**Required work**: Extract every line in the listing below that contains the word "Ηλεκτρική".

**Data for the task**:
###
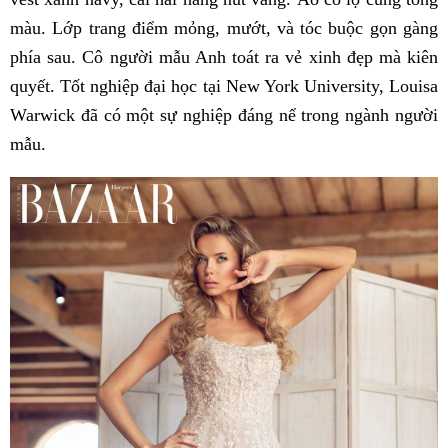
màu. Lớp trang điểm mỏng, mướt, và tóc buộc gọn gàng
phía sau. Cô người mẫu Anh toát ra vẻ xinh đẹp mà kiên
quyết. Tốt nghiệp đại học tại New York University, Louisa
Warwick đã có một sự nghiệp đáng nể trong ngành người
mẫu.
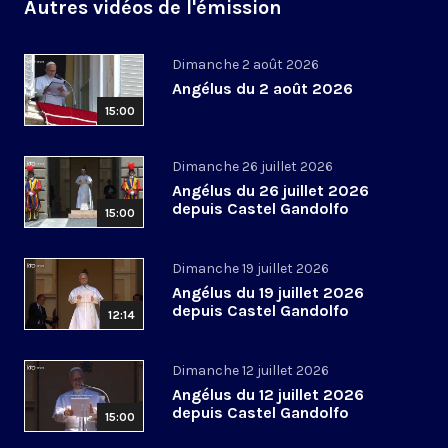
Autres vidéos de l'émission
Dimanche 2 août 2026
Angélus du 2 août 2026
15:00
Dimanche 26 juillet 2026
Angélus du 26 juillet 2026
depuis Castel Gandolfo
15:00
Dimanche 19 juillet 2026
Angélus du 19 juillet 2026
depuis Castel Gandolfo
12:14
Dimanche 12 juillet 2026
Angélus du 12 juillet 2026
depuis Castel Gandolfo
15:00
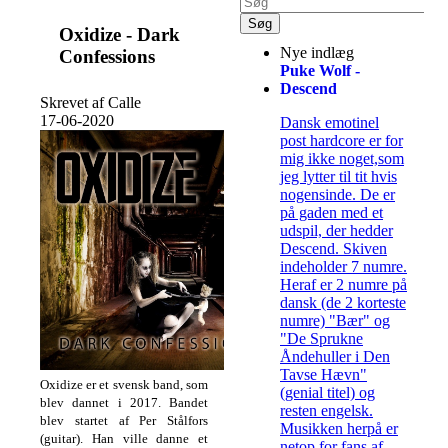
Oxidize - Dark
Nye indlæg
Confessions
Puke Wolf -
Descend
Skrevet af Calle
17-06-2020
Dansk emotinel
post hardcore er for
mig ikke noget,som
jeg lytter til tit hvis
nogensinde. De er
på gaden med et
udspil, der hedder
Descend. Skiven
indeholder 7 numre.
Heraf er 2 numre på
dansk (de 2 korteste
numre) "Bær" og
"De Sprukne
Åndehuller i Den
Tavse Hævn"
Oxidize er et svensk band, som
(genial titel) og
blev dannet i 2017. Bandet
resten engelsk.
blev startet af Per Stålfors
Musikken herpå er
(guitar). Han ville danne et
netop for fans af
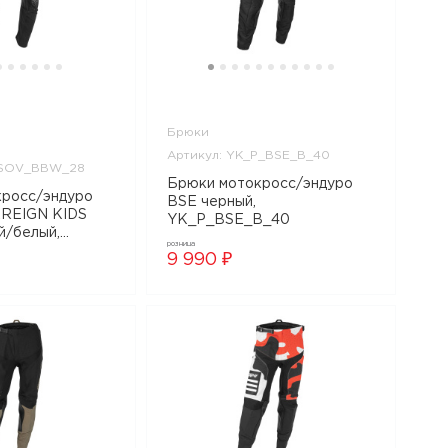
Брюки
Артикул: YK_P_BSE_B_40
_SOV_BBW_28
Брюки мотокросс/эндуро
BSE черный,
REIGN KIDS
YK_P_BSE_B_40
й/белый,
розница
I_SOV_BBW_28
9 990 ₽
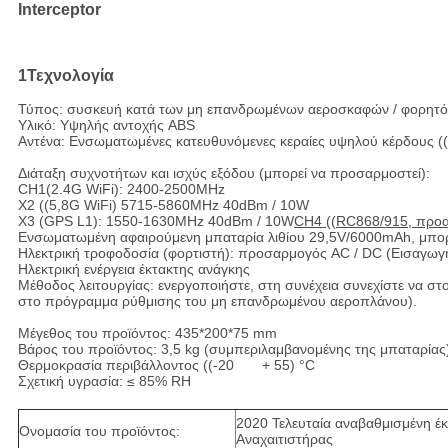
Interceptor
1Τεχνολογία
Τύπος: συσκευή κατά των μη επανδρωμένων αεροσκαφών / φορητ
Υλικό: Υψηλής αντοχής ABS

Αντένα: Ενσωματωμένες κατευθυνόμενες κεραίες υψηλού κέρδους ((Κ
Διάταξη συχνοτήτων και ισχύς εξόδου (μπορεί να προσαρμοστεί):

CH1(2.4G WiFi): 2400-2500MHz

Χ2 ((5,8G WiFi) 5715-5860MHz 40dBm / 10W

Χ3 (GPS L1): 1550-1630MHz 40dBm / 10W
CH4 ((RC868/915, προα
Ενσωματωμένη αφαιρούμενη μπαταρία λιθίου 29,5V/6000mAh, μπορεί
Ηλεκτρική τροφοδοσία (φορτιστή): προσαρμογός AC / DC (Εισαγωγή
Ηλεκτρική ενέργεια έκτακτης ανάγκης

Μέθοδος λειτουργίας: ενεργοποιήστε, στη συνέχεια συνεχίστε να στο
στο πρόγραμμα ρύθμισης του μη επανδρωμένου αεροπλάνου).

Μέγεθος του προϊόντος: 435*200*75 mm

Βάρος του προϊόντος: 3,5 kg (συμπεριλαμβανομένης της μπαταρίας)
Θερμοκρασία περιβάλλοντος ((-20       + 55) °C

Σχετική υγρασία: ≤ 85% RH
2020 Τελευταία αναβαθμισμένη 
Ονομασία του προϊόντος:
Αναχαιτιστήρας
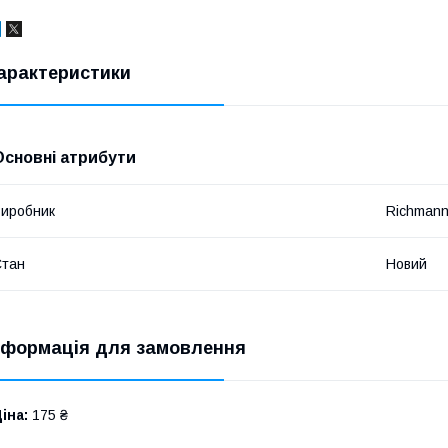
арактеристики
Основні атрибути
иробник
Richman
Стан
Новий
нформація для замовлення
іна:
175 ₴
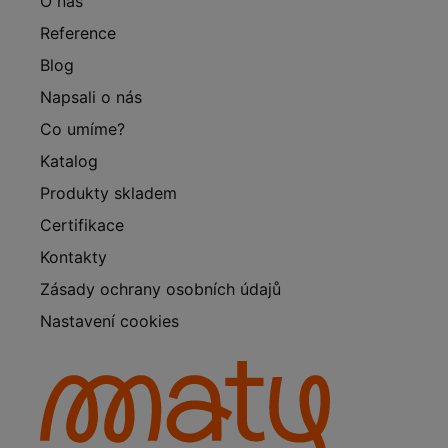
O nás
Reference
Blog
Napsali o nás
Co umíme?
Katalog
Produkty skladem
Certifikace
Kontakty
Zásady ochrany osobních údajů
Nastavení cookies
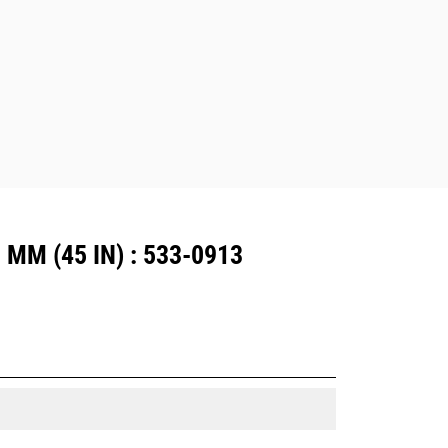
MM (45 IN) : 533-0913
###
**Written response**:
Ηλεκτρική τροφοδοσία (φορτιστή): προσαρμογός AC / DC (Εισαγωγή
Ηλεκτρική ενέργεια έκτακτης ανάγκης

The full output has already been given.